Et voilà que nul autre que l’ancien chef du Parti progressiste-conservateur et premier ministre du Québec, Jean Charest, ajoute sa voix pour dénoncer les coupures de 45 million $ dans les programmes culturels, le non règlement permanent du déséquilibre fiscal, les critiques de M. Harper à propos des réductions d’impôts de 700 million $ du gouvernement Charest pendant la campagne électorale de 2007 et le plan de créer une commission des valeurs mobilières unique au Canada, entre autres.

Pour ces raisons et bien d’autres, un nombre grandissant d’électeurs ne veulent pas que le Québec et l’Ontario confie une majorité absolue au Parti conservateur dont la base militante demeure principalement composée d’anciens réformistes – un amalgame de néoconservateurs et de fondamentalistes religieux – et non de conservateurs québécois.

De dire l’ancien bras droit et chef de cabinet du premier ministre Brian Mulroney, M. Normand Spector, dans les pages du Devoir récemment, «M. Harper sait que l’élection d’un gouvernement majoritaire conservateur soulèverait des attentes dangereuses chez les purs et durs de la droite canadienne. Le premier ministre se devrait de mettre en application des politiques qui dépassent largement les limites consensuelles de l’opinion publique canadienne, notamment pour des questions comme l’avortement… Il serait de toute manière préférable que M. Harper demeure minoritaire au terme de la campagne actuelle. La paix sociale serait mieux préservée au pays».
Non convaincu? Vous n’avez qu’à lire l’ancien magazine Alberta Report et ses successeurs, les écrits du stratège du premier ministre Harper, M. Tom Flanagan, les rapports de l’Institut Fraser et du Manning Centre for Building Democracy ou simplement le quotidien National Post, pour vous faire une idée de ce qui s’en vient.

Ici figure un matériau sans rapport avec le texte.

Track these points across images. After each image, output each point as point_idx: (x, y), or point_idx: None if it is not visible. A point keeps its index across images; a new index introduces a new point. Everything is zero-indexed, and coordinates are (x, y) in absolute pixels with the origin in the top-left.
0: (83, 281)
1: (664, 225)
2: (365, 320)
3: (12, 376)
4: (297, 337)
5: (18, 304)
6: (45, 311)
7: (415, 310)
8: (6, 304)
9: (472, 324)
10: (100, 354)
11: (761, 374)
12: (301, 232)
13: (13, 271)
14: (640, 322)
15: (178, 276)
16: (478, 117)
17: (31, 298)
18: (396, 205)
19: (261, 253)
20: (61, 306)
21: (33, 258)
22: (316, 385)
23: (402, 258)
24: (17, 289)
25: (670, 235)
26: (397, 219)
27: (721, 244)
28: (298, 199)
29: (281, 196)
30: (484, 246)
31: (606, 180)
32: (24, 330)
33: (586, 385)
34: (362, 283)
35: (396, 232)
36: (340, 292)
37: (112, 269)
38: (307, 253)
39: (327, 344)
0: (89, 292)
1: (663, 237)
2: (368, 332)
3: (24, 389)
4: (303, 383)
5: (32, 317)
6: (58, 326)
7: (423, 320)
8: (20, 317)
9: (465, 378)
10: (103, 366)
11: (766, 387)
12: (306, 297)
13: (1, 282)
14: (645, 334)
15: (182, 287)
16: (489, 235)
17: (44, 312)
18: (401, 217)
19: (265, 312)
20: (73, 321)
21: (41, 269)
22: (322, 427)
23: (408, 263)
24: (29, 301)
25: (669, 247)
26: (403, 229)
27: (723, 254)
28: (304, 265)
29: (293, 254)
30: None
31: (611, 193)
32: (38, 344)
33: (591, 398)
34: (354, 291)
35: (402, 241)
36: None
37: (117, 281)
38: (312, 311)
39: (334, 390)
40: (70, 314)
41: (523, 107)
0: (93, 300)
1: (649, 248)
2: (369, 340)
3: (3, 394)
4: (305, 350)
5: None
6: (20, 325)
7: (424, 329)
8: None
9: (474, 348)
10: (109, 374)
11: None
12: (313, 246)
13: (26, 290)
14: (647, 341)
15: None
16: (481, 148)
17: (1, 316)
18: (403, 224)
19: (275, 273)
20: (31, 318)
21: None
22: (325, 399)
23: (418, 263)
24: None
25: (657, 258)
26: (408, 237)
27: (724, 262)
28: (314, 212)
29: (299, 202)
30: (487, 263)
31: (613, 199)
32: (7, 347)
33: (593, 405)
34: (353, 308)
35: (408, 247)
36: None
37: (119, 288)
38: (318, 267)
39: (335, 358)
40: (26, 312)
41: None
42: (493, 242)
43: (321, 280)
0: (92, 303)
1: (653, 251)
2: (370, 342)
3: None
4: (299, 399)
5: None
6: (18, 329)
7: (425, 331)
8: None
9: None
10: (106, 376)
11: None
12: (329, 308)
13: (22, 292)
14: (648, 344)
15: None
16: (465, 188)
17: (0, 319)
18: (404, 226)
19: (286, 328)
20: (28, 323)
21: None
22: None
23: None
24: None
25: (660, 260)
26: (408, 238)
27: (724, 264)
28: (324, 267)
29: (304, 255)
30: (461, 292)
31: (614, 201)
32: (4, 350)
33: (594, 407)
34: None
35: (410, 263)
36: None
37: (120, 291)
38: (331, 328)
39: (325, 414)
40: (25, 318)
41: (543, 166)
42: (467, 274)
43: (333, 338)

Afin d’aider à convaincre suffisamment de nos concitoyens et concitoyennes à ne pas confier de majorité à ces conservateurs et à voter pour un autre parti, les forces vives et non partisanes des diverses régions du Québec devraient se mobiliser davantage. Que peuvent-ils faire? Prendre parole. Tenir de grands rassemblements dans les régions ou comtés serrés. Rencontrer les médias. Il y a sûrement d’autres idées. Un grand coup de cœur entre frères et sœurs de toutes les régions du Québec.

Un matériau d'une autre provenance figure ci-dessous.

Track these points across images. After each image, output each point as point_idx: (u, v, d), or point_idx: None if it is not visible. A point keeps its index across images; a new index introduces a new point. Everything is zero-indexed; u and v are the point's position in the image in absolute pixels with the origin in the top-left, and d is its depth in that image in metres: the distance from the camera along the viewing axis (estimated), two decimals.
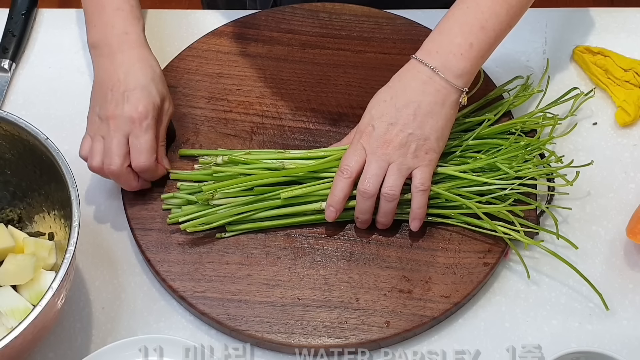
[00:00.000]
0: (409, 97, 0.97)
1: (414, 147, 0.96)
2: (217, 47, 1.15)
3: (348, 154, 0.98)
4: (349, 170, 0.97)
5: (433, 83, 0.97)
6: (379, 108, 0.98)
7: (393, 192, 0.96)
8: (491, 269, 0.99)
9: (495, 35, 0.98)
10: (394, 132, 0.96)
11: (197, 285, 0.97)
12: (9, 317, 0.91)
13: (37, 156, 0.95)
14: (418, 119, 0.96)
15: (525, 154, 1.00)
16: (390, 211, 0.98)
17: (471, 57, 0.97)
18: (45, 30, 1.21)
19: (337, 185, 0.97)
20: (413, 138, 0.96)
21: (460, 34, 0.97)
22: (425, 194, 0.97)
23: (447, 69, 0.97)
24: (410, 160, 0.97)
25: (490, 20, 0.97)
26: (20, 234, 0.98)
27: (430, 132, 0.97)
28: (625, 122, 1.11)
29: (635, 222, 1.01)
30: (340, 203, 0.97)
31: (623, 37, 1.19)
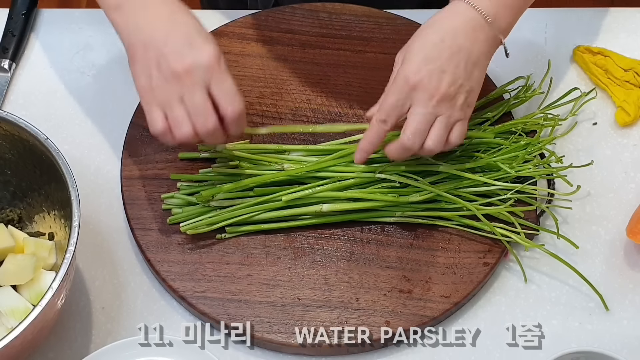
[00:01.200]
0: (460, 43, 0.92)
1: (462, 99, 0.92)
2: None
3: (390, 98, 0.92)
4: (390, 121, 0.92)
5: (483, 31, 0.92)
6: (429, 50, 0.92)
7: (437, 149, 0.93)
8: (491, 269, 0.99)
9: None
10: (446, 82, 0.91)
11: (197, 285, 0.97)
12: (9, 317, 0.91)
13: (37, 156, 0.95)
14: (468, 69, 0.92)
15: (525, 154, 1.00)
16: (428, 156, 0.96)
17: (515, 11, 0.94)
18: (45, 30, 1.21)
19: (373, 132, 0.93)
20: (462, 89, 0.92)
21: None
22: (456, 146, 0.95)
23: (497, 20, 0.93)
24: (457, 112, 0.93)
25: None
26: (20, 234, 0.98)
27: (475, 82, 0.94)
28: (625, 122, 1.11)
29: (636, 222, 1.01)
30: (373, 150, 0.94)
31: (623, 37, 1.19)
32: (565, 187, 1.03)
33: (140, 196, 1.03)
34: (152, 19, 0.90)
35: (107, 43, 1.19)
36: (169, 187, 1.04)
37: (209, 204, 0.99)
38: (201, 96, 0.88)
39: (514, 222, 0.98)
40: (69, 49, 1.19)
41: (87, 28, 1.20)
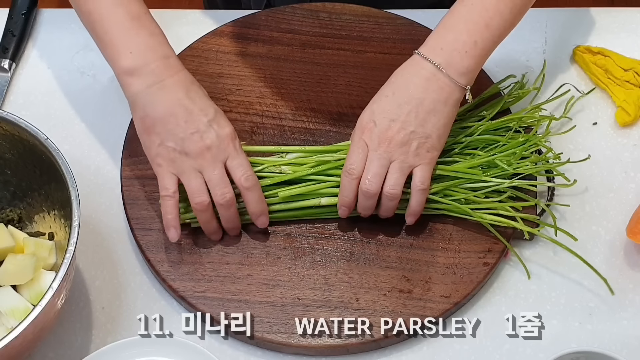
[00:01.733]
0: (411, 93, 0.96)
1: (415, 145, 0.96)
2: (217, 47, 1.15)
3: (351, 153, 0.98)
4: (355, 170, 0.96)
5: (436, 80, 0.96)
6: (380, 104, 0.98)
7: (395, 191, 0.96)
8: (491, 268, 0.99)
9: (499, 34, 0.98)
10: (396, 129, 0.96)
11: (197, 285, 0.97)
12: (9, 317, 0.91)
13: (37, 156, 0.95)
14: (420, 117, 0.96)
15: (523, 150, 1.00)
16: (391, 209, 0.98)
17: (475, 55, 0.97)
18: (45, 30, 1.21)
19: (345, 187, 0.97)
20: (415, 136, 0.96)
21: (465, 32, 0.97)
22: (425, 192, 0.97)
23: (451, 66, 0.96)
24: (412, 158, 0.96)
25: (494, 18, 0.97)
26: (20, 234, 0.98)
27: (432, 130, 0.96)
28: (625, 122, 1.11)
29: (635, 221, 1.01)
30: (352, 203, 0.97)
31: (623, 37, 1.19)
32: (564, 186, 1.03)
33: (140, 196, 1.03)
34: (171, 96, 0.95)
35: None
36: None
37: None
38: (220, 170, 0.96)
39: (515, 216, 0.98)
40: (69, 49, 1.19)
41: None
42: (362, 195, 0.97)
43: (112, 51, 0.97)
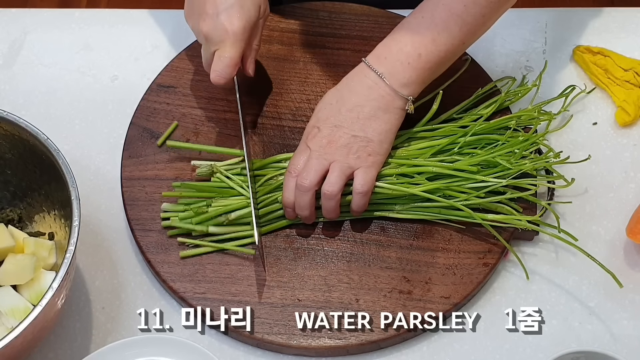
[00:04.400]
0: (354, 101, 0.98)
1: (356, 147, 0.97)
2: None
3: (294, 155, 1.00)
4: (296, 169, 0.98)
5: (378, 89, 0.98)
6: (324, 111, 1.00)
7: (332, 189, 0.97)
8: (491, 269, 0.99)
9: (446, 50, 0.98)
10: (338, 133, 0.98)
11: (198, 286, 0.97)
12: (9, 317, 0.91)
13: (37, 156, 0.95)
14: (361, 122, 0.98)
15: (523, 149, 1.00)
16: (332, 209, 0.98)
17: (418, 67, 0.98)
18: (45, 30, 1.21)
19: (286, 186, 0.98)
20: (356, 140, 0.97)
21: (411, 43, 0.98)
22: (365, 196, 0.98)
23: (392, 77, 0.98)
24: (353, 160, 0.97)
25: (442, 34, 0.97)
26: (20, 234, 0.98)
27: (373, 134, 0.98)
28: (625, 122, 1.11)
29: (635, 221, 1.01)
30: (293, 201, 0.98)
31: (623, 37, 1.19)
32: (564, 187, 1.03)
33: (140, 197, 1.03)
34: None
35: (107, 43, 1.19)
36: (169, 188, 1.04)
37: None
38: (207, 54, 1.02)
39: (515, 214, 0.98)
40: (69, 49, 1.19)
41: (87, 28, 1.20)
42: (297, 191, 0.97)
43: None
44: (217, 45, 1.00)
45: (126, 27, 1.21)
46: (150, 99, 1.11)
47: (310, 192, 0.97)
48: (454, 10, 0.96)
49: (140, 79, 1.15)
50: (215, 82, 1.01)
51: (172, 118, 1.09)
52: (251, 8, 1.00)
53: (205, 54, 1.02)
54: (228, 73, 1.00)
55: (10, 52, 1.18)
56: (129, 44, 1.19)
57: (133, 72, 1.16)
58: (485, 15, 0.97)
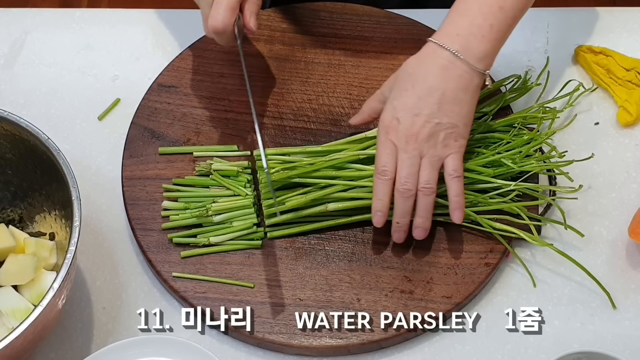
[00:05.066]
0: (430, 84, 0.95)
1: (442, 136, 0.94)
2: (218, 47, 1.15)
3: (380, 154, 0.95)
4: (387, 171, 0.94)
5: (455, 68, 0.95)
6: (400, 99, 0.96)
7: (430, 186, 0.94)
8: (493, 269, 0.99)
9: (513, 16, 0.96)
10: (420, 123, 0.94)
11: (198, 285, 0.97)
12: (10, 317, 0.91)
13: (38, 156, 0.95)
14: (443, 107, 0.94)
15: (528, 149, 1.00)
16: (429, 207, 0.95)
17: (492, 38, 0.95)
18: (46, 30, 1.21)
19: (379, 189, 0.95)
20: (441, 127, 0.94)
21: (480, 15, 0.95)
22: (460, 180, 0.95)
23: (468, 52, 0.95)
24: (441, 150, 0.95)
25: (508, 0, 0.96)
26: (21, 234, 0.97)
27: (457, 119, 0.95)
28: (627, 122, 1.11)
29: (638, 222, 1.00)
30: (387, 206, 0.95)
31: (625, 36, 1.19)
32: (566, 183, 1.03)
33: (141, 196, 1.03)
34: None
35: (108, 43, 1.19)
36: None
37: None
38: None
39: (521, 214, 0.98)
40: (69, 49, 1.19)
41: (88, 28, 1.20)
42: (399, 197, 0.94)
43: None
44: None
45: (127, 27, 1.21)
46: (151, 99, 1.11)
47: (414, 196, 0.94)
48: None
49: (141, 78, 1.15)
50: (213, 28, 0.95)
51: (173, 118, 1.09)
52: None
53: (203, 10, 0.98)
54: (226, 17, 0.95)
55: (11, 52, 1.18)
56: (129, 44, 1.19)
57: (134, 71, 1.16)
58: None
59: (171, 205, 1.02)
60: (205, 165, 1.03)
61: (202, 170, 1.03)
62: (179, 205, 1.01)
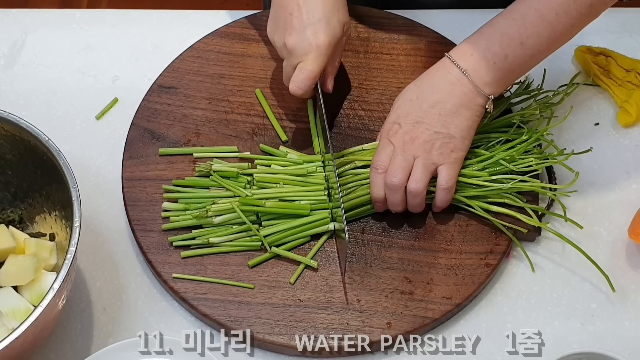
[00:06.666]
0: (435, 97, 0.99)
1: (439, 144, 0.98)
2: (218, 48, 1.15)
3: (378, 151, 1.00)
4: (382, 165, 0.99)
5: (461, 85, 0.98)
6: (404, 107, 1.00)
7: (417, 186, 0.97)
8: (493, 270, 0.99)
9: (531, 54, 0.98)
10: (420, 130, 0.98)
11: (199, 286, 0.97)
12: (10, 317, 0.91)
13: (38, 157, 0.95)
14: (443, 118, 0.98)
15: (526, 146, 1.00)
16: (417, 205, 0.99)
17: (503, 68, 0.98)
18: (46, 30, 1.20)
19: (373, 182, 0.99)
20: (438, 136, 0.98)
21: (499, 44, 0.98)
22: (449, 192, 0.98)
23: (476, 74, 0.98)
24: (436, 156, 0.98)
25: (531, 38, 0.97)
26: (21, 235, 0.97)
27: (455, 131, 0.98)
28: (627, 123, 1.11)
29: (638, 222, 1.00)
30: (382, 197, 0.99)
31: (625, 37, 1.19)
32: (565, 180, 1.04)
33: (141, 197, 1.03)
34: None
35: (108, 44, 1.19)
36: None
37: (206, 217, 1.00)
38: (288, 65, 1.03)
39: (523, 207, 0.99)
40: (69, 49, 1.19)
41: (88, 28, 1.20)
42: (387, 189, 0.98)
43: None
44: (301, 58, 1.00)
45: (127, 28, 1.21)
46: (151, 100, 1.11)
47: (402, 189, 0.98)
48: (546, 17, 0.96)
49: (141, 79, 1.15)
50: (293, 92, 1.02)
51: (173, 119, 1.09)
52: (337, 25, 1.01)
53: (286, 67, 1.03)
54: (307, 85, 1.01)
55: (11, 53, 1.18)
56: (129, 45, 1.19)
57: (134, 72, 1.16)
58: (574, 25, 0.98)
59: (171, 206, 1.02)
60: (205, 166, 1.03)
61: (202, 171, 1.03)
62: (179, 206, 1.01)
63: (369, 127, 1.08)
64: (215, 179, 1.02)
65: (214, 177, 1.02)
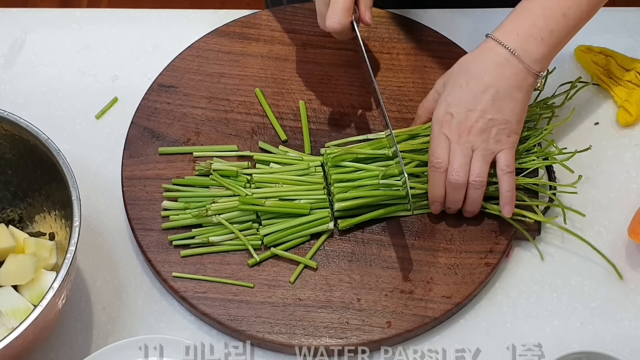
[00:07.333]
0: (486, 81, 0.97)
1: (495, 131, 0.96)
2: (218, 47, 1.15)
3: (434, 147, 0.98)
4: (441, 163, 0.97)
5: (510, 66, 0.96)
6: (455, 95, 0.98)
7: (480, 179, 0.96)
8: (493, 269, 0.99)
9: (574, 24, 0.98)
10: (474, 118, 0.96)
11: (198, 285, 0.97)
12: (10, 317, 0.91)
13: (37, 156, 0.95)
14: (497, 104, 0.96)
15: (527, 145, 1.00)
16: (478, 198, 0.98)
17: (551, 42, 0.97)
18: (46, 30, 1.20)
19: (433, 181, 0.98)
20: (494, 123, 0.96)
21: (543, 18, 0.96)
22: (511, 175, 0.97)
23: (525, 53, 0.96)
24: (493, 145, 0.97)
25: (572, 8, 0.97)
26: (21, 234, 0.97)
27: (510, 115, 0.97)
28: (627, 122, 1.11)
29: (637, 222, 1.00)
30: (443, 196, 0.98)
31: (625, 36, 1.19)
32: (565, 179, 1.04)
33: (141, 196, 1.03)
34: None
35: (108, 43, 1.19)
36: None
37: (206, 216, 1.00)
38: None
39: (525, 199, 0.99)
40: (69, 49, 1.19)
41: (88, 28, 1.20)
42: (450, 187, 0.97)
43: None
44: None
45: (127, 27, 1.21)
46: (151, 99, 1.11)
47: (465, 187, 0.97)
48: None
49: (141, 78, 1.15)
50: (332, 29, 0.98)
51: (173, 118, 1.09)
52: None
53: (320, 7, 0.99)
54: (343, 18, 0.97)
55: (11, 52, 1.18)
56: (129, 44, 1.19)
57: (134, 71, 1.16)
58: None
59: (171, 205, 1.02)
60: (205, 165, 1.03)
61: (202, 170, 1.03)
62: (178, 205, 1.01)
63: (370, 127, 1.08)
64: (215, 178, 1.02)
65: (214, 176, 1.02)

Si le vote demeure serré selon les derniers sondages avant la date des élections, il faudra malheureusement (puisque nous n’avons pas de système de représentation proportionnelle encore en place) que les électeurs québécois votent stratégiquement le 14 octobre pour l’un ou l’autre des partis d’opposition qui a le plus de chance de l’emporter contre le candidat ou la candidate conservatrice, mais seulement dans les comtés où les Tories ont de bonnes chances de gagner le jour du scrutin.

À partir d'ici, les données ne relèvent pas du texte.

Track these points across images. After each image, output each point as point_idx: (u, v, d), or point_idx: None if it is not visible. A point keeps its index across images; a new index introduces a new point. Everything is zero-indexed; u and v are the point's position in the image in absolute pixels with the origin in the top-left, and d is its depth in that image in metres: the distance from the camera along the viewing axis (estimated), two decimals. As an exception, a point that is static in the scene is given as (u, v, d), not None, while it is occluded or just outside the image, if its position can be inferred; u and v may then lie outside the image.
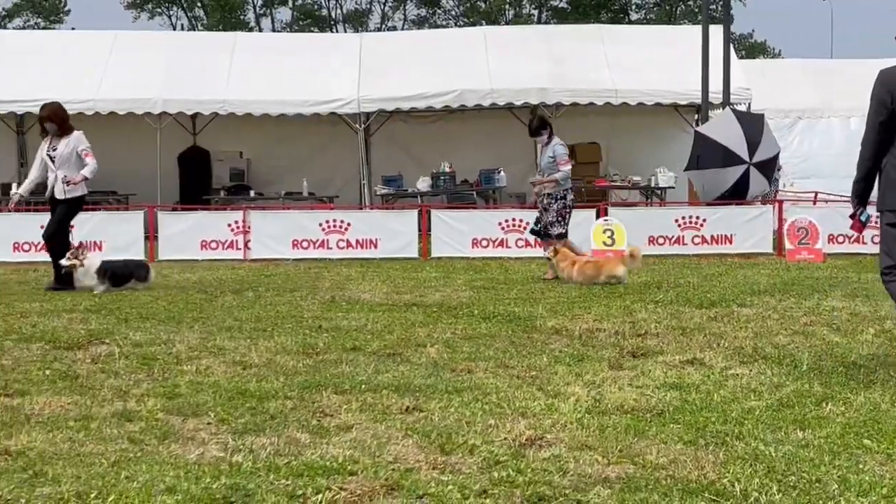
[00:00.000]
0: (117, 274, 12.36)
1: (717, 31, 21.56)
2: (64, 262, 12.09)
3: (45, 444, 5.25)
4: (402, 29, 66.76)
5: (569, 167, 13.74)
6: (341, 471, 4.75)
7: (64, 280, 12.21)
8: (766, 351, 7.85)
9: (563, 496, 4.42)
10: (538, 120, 14.00)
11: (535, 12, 68.65)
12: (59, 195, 12.36)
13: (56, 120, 12.44)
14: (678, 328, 9.03)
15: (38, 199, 21.75)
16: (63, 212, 12.45)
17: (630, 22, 63.52)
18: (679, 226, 17.75)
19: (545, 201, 13.74)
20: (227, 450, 5.14)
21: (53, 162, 12.33)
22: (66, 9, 68.26)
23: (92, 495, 4.41)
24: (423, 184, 22.41)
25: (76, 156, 12.34)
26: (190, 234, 17.41)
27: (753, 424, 5.56)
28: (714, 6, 25.69)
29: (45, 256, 15.76)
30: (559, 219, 13.65)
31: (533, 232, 14.59)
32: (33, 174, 12.74)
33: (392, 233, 17.73)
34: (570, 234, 14.00)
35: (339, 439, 5.34)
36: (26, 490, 4.49)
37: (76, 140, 12.42)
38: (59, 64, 22.01)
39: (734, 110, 20.26)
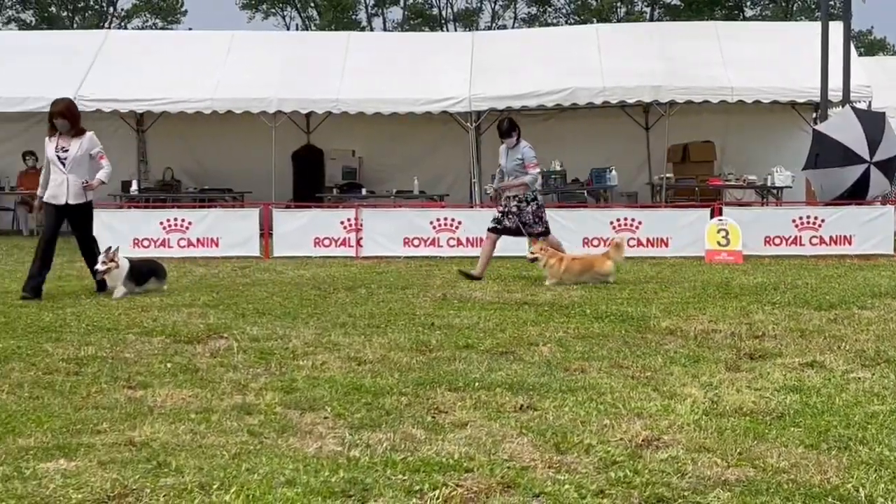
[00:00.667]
0: (142, 272, 12.24)
1: (835, 28, 21.04)
2: (100, 267, 11.75)
3: (167, 435, 5.39)
4: (513, 27, 66.67)
5: (537, 171, 13.53)
6: (457, 468, 4.77)
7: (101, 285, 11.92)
8: (889, 354, 7.65)
9: (682, 498, 4.38)
10: (508, 122, 13.65)
11: (648, 10, 67.96)
12: (73, 200, 11.76)
13: (69, 117, 11.79)
14: (797, 330, 8.86)
15: (157, 195, 22.47)
16: (84, 220, 12.02)
17: (745, 19, 62.46)
18: (796, 226, 17.36)
19: (513, 205, 13.43)
20: (345, 444, 5.21)
21: (64, 163, 11.70)
22: (182, 9, 69.77)
23: (214, 486, 4.50)
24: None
25: (90, 158, 11.85)
26: (303, 232, 17.62)
27: (877, 429, 5.44)
28: (833, 2, 25.03)
29: (162, 252, 16.23)
30: (536, 219, 13.46)
31: (492, 230, 13.71)
32: (47, 177, 11.90)
33: (502, 231, 17.69)
34: (680, 232, 13.74)
35: (455, 436, 5.36)
36: (150, 479, 4.61)
37: (90, 141, 11.85)
38: (177, 63, 22.47)
39: (854, 108, 19.76)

Déjà là, si ce mouvement empêche une telle majorité ultraconservatrice de prendre le pouvoir, le pire des pires sera évité, soit une dérive excessive semblable à celle des républicains chez nos voisins du sud, avec toutes ses conséquences. Plus positivement, il n’est pas du tout exclus qu’un gouvernement minoritaire autre que conservateur soit formé à Ottawa, ayant un programme qui est plus près des aspirations de la majorité des gens, négocié et soutenu par un ou deux partis d’opposition selon les besoins.

Est-ce que les électeurs voteront ABC? La campagne n’est pas terminée et il peut toujours y avoir des soubresauts importants, mais parions sur le bon sens et le grand cœur de nos concitoyens et concitoyennes.